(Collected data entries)
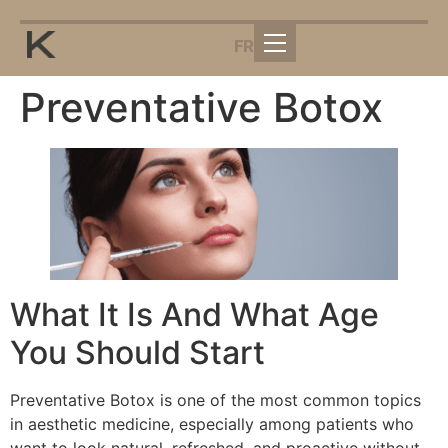
FR
Preventative Botox
What It Is And What Age
You Should Start
Preventative Botox is one of the most common topics
in aesthetic medicine, especially among patients who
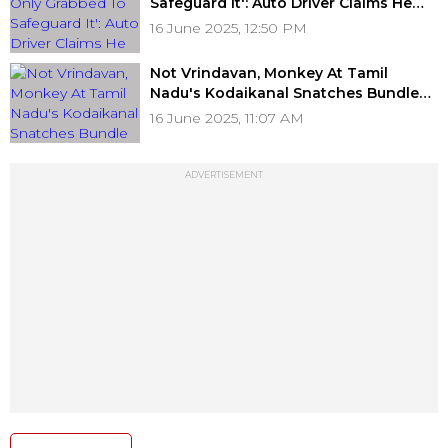
Safeguard It': Auto Driver Claims He
Didn't Steal Money From Bag As
16 June 2025, 12:50 PM
Bengaluru Woman Blames Him (Video)
Not Vrindavan, Monkey At Tamil
Nadu's Kodaikanal Snatches Bundle
Of ₹500 Notes From Tourist; Viral Video
16 June 2025, 11:07 AM
Records What Happens Next
ADVERTISEMENT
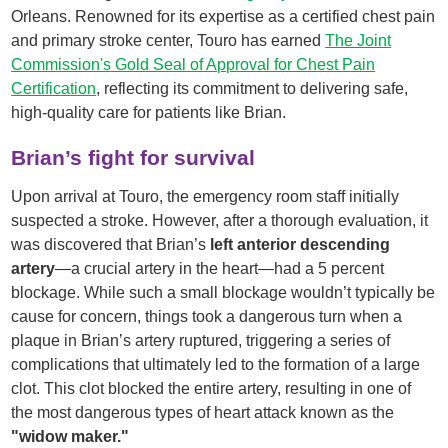
Orleans. Renowned for its expertise as a certified chest pain
and primary stroke center, Touro has earned
The Joint
Commission's Gold Seal of Approval for Chest Pain
Certification
, reflecting its commitment to delivering safe,
high-quality care for patients like Brian.
Brian’s fight for survival
Upon arrival at Touro, the emergency room staff initially
suspected a stroke. However, after a thorough evaluation, it
was discovered that Brian’s
left anterior descending
artery
—a crucial artery in the heart—had a 5 percent
blockage. While such a small blockage wouldn’t typically be
cause for concern, things took a dangerous turn when a
plaque in Brian’s artery ruptured, triggering a series of
complications that ultimately led to the formation of a large
clot. This clot blocked the entire artery, resulting in one of
the most dangerous types of heart attack known as the
"widow maker."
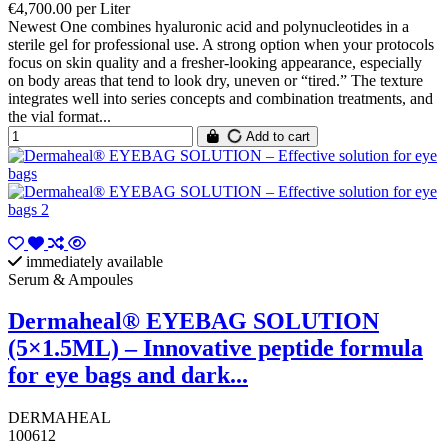
€4,700.00 per Liter
Newest One combines hyaluronic acid and polynucleotides in a
sterile gel for professional use. A strong option when your protocols
focus on skin quality and a fresher-looking appearance, especially
on body areas that tend to look dry, uneven or “tired.” The texture
integrates well into series concepts and combination treatments, and
the vial format...
Add to cart
immediately available
Serum & Ampoules
Dermaheal® EYEBAG SOLUTION
(5×1.5ML) – Innovative peptide formula
for eye bags and dark...
DERMAHEAL
100612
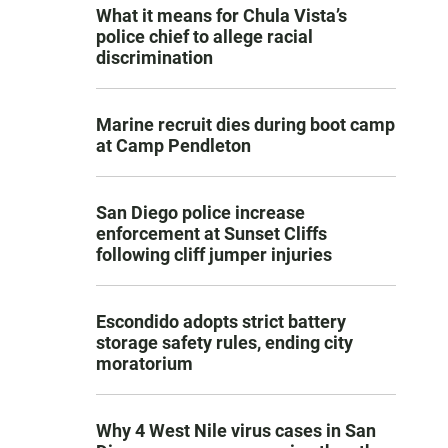
What it means for Chula Vista’s
police chief to allege racial
discrimination
Marine recruit dies during boot camp
at Camp Pendleton
San Diego police increase
enforcement at Sunset Cliffs
following cliff jumper injuries
Escondido adopts strict battery
storage safety rules, ending city
moratorium
Why 4 West Nile virus cases in San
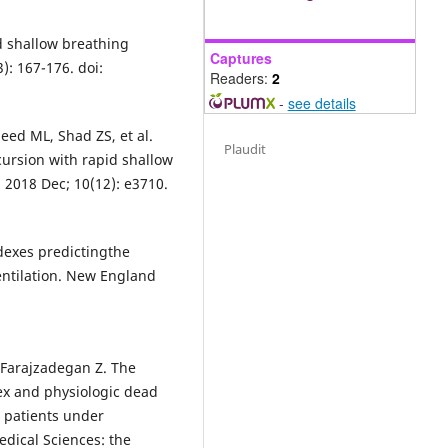
id shallow breathing
Captures
): 167-176. doi:
Readers:
2
-
see details
ed ML, Shad ZS, et al.
Plaudit
rsion with rapid shallow
 2018 Dec; 10(12): e3710.
dexes predictingthe
entilation. New England
 Farajzadegan Z. The
ex and physiologic dead
t patients under
edical Sciences: the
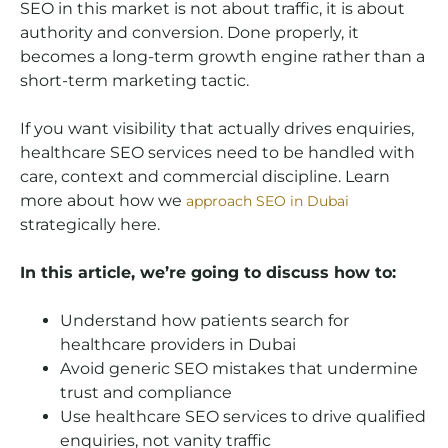
SEO in this market is not about traffic, it is about
authority and conversion. Done properly, it
becomes a long-term growth engine rather than a
short-term marketing tactic.
If you want visibility that actually drives enquiries,
healthcare SEO services need to be handled with
care, context and commercial discipline. Learn
more about how we
approach SEO in Dubai
strategically here.
In this article, we’re going to discuss how to:
Understand how patients search for
healthcare providers in Dubai
Avoid generic SEO mistakes that undermine
trust and compliance
Use healthcare SEO services to drive qualified
enquiries, not vanity traffic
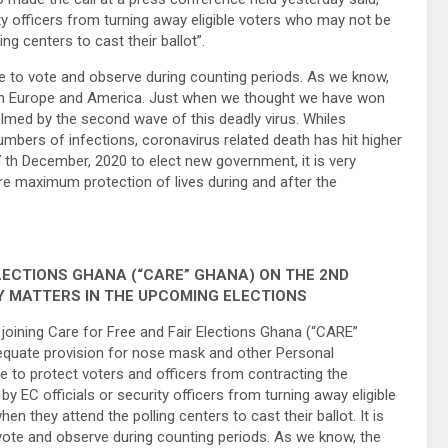
ity officers from turning away eligible voters who may not be
g centers to cast their ballot”.
eue to vote and observe during counting periods. As we know,
 in Europe and America. Just when we thought we have won
lmed by the second wave of this deadly virus. Whiles
bers of infections, coronavirus related death has hit higher
th December, 2020 to elect new government, it is very
re maximum protection of lives during and after the
LECTIONS GHANA (“CARE” GHANA) ON THE 2ND
Y MATTERS IN THE UPCOMING ELECTIONS
 joining Care for Free and Fair Elections Ghana (“CARE”
quate provision for nose mask and other Personal
e to protect voters and officers from contracting the
y EC officials or security officers from turning away eligible
they attend the polling centers to cast their ballot. It is
 vote and observe during counting periods. As we know, the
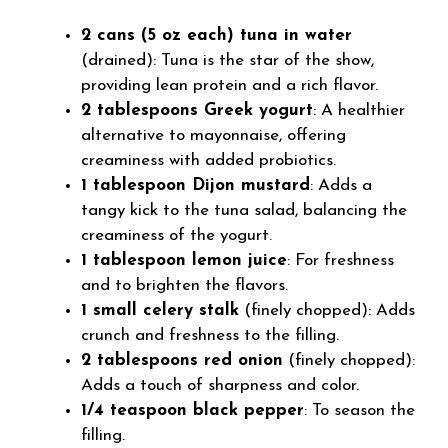
2 cans (5 oz each) tuna in water
(drained): Tuna is the star of the show,
providing lean protein and a rich flavor.
2 tablespoons Greek yogurt
: A healthier
alternative to mayonnaise, offering
creaminess with added probiotics.
1 tablespoon Dijon mustard
: Adds a
tangy kick to the tuna salad, balancing the
creaminess of the yogurt.
1 tablespoon lemon juice
: For freshness
and to brighten the flavors.
1 small celery stalk
(finely chopped): Adds
crunch and freshness to the filling.
2 tablespoons red onion
(finely chopped):
Adds a touch of sharpness and color.
1/4 teaspoon black pepper
: To season the
filling.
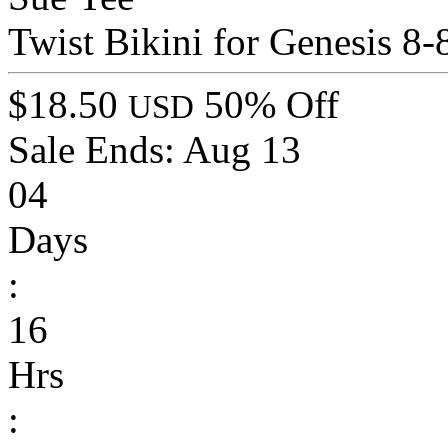
Twist Bikini for Genesis 8
$18.50
50% Off
USD
Sale Ends:
Aug 13
04
Days
:
16
Hrs
:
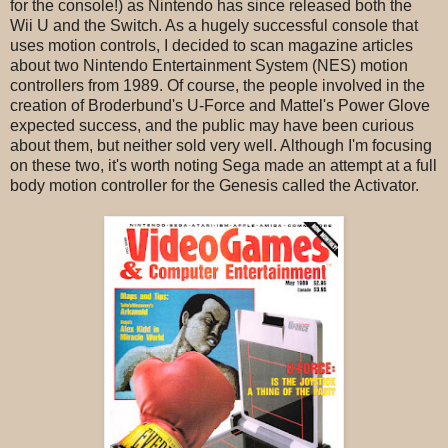
for the console!) as Nintendo has since released both the
Wii U and the Switch. As a hugely successful console that
uses motion controls, I decided to scan magazine articles
about two Nintendo Entertainment System (NES) motion
controllers from 1989. Of course, the people involved in the
creation of Broderbund's U-Force and Mattel's Power Glove
expected success, and the public may have been curious
about them, but neither sold very well. Although I'm focusing
on these two, it's worth noting Sega made an attempt at a full
body motion controller for the Genesis called the Activator.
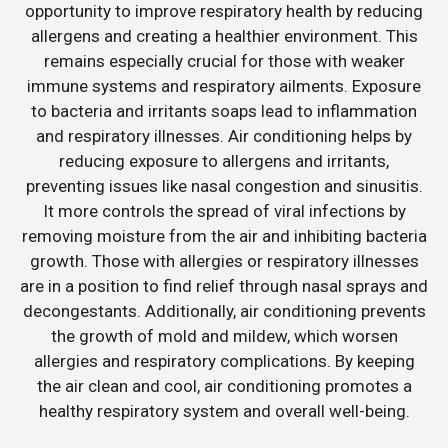
opportunity to improve respiratory health by reducing
allergens and creating a healthier environment. This
remains especially crucial for those with weaker
immune systems and respiratory ailments. Exposure
to bacteria and irritants soaps lead to inflammation
and respiratory illnesses. Air conditioning helps by
reducing exposure to allergens and irritants,
preventing issues like nasal congestion and sinusitis.
It more controls the spread of viral infections by
removing moisture from the air and inhibiting bacteria
growth. Those with allergies or respiratory illnesses
are in a position to find relief through nasal sprays and
decongestants. Additionally, air conditioning prevents
the growth of mold and mildew, which worsen
allergies and respiratory complications. By keeping
the air clean and cool, air conditioning promotes a
healthy respiratory system and overall well-being.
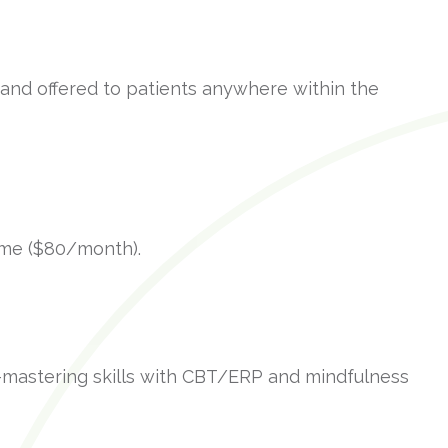
 and offered to patients anywhere within the
time ($80/month).
mastering skills with CBT/ERP and mindfulness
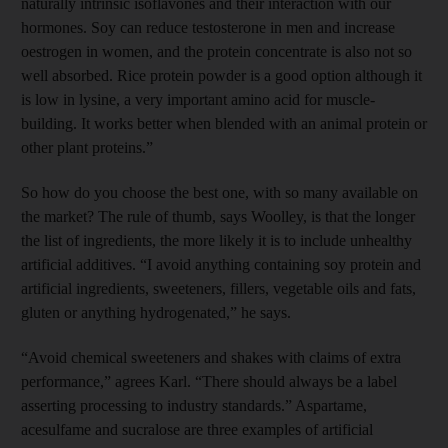
naturally intrinsic isoflavones and their interaction with our
hormones. Soy can reduce testosterone in men and increase
oestrogen in women, and the protein concentrate is also not so
well absorbed. Rice protein powder is a good option although it
is low in lysine, a very important amino acid for muscle-
building. It works better when blended with an animal protein or
other plant proteins.”
So how do you choose the best one, with so many available on
the market? The rule of thumb, says Woolley, is that the longer
the list of ingredients, the more likely it is to include unhealthy
artificial additives. “I avoid anything containing soy protein and
artificial ingredients, sweeteners, fillers, vegetable oils and fats,
gluten or anything hydrogenated,” he says.
“Avoid chemical sweeteners and shakes with claims of extra
performance,” agrees Karl. “There should always be a label
asserting processing to industry standards.” Aspartame,
acesulfame and sucralose are three examples of artificial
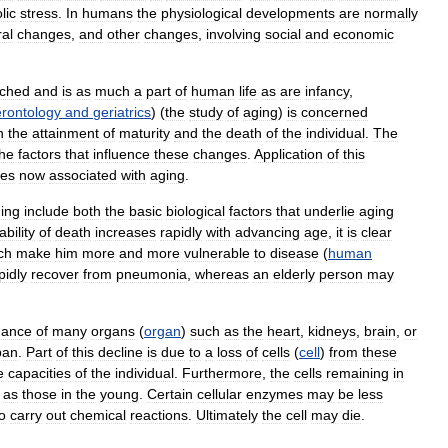
lic
stress
.
In
humans
the
physiological
developments
are
normally
al
changes
,
and
other
changes
,
involving
social
and
economic
ached
and
is
as
much
a
part
of
human
life
as
are
infancy
,
rontology
and
geriatrics
) (
the
study
of
aging
)
is
concerned
n
the
attainment
of
maturity
and
the
death
of
the
individual
.
The
the
factors
that
influence
these
changes
.
Application
of
this
ies
now
associated
with
aging
.
ing
include
both
the
basic
biological
factors
that
underlie
aging
bility
of
death
increases
rapidly
with
advancing
age
,
it
is
clear
ch
make
him
more
and
more
vulnerable
to
disease
(
human
pidly
recover
from
pneumonia
,
whereas
an
elderly
person
may
mance
of
many
organs
(
organ
)
such
as
the
heart
,
kidneys
,
brain
,
or
pan
.
Part
of
this
decline
is
due
to
a
loss
of
cells
(
cell
)
from
these
e
capacities
of
the
individual
.
Furthermore
,
the
cells
remaining
in
as
those
in
the
young
.
Certain
cellular
enzymes
may
be
less
o
carry
out
chemical
reactions
.
Ultimately
the
cell
may
die
.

▶ Exercise objective: For each line above that has the word "complications", add one to a tally, and report the final tally alone.

▶ Answer box: 2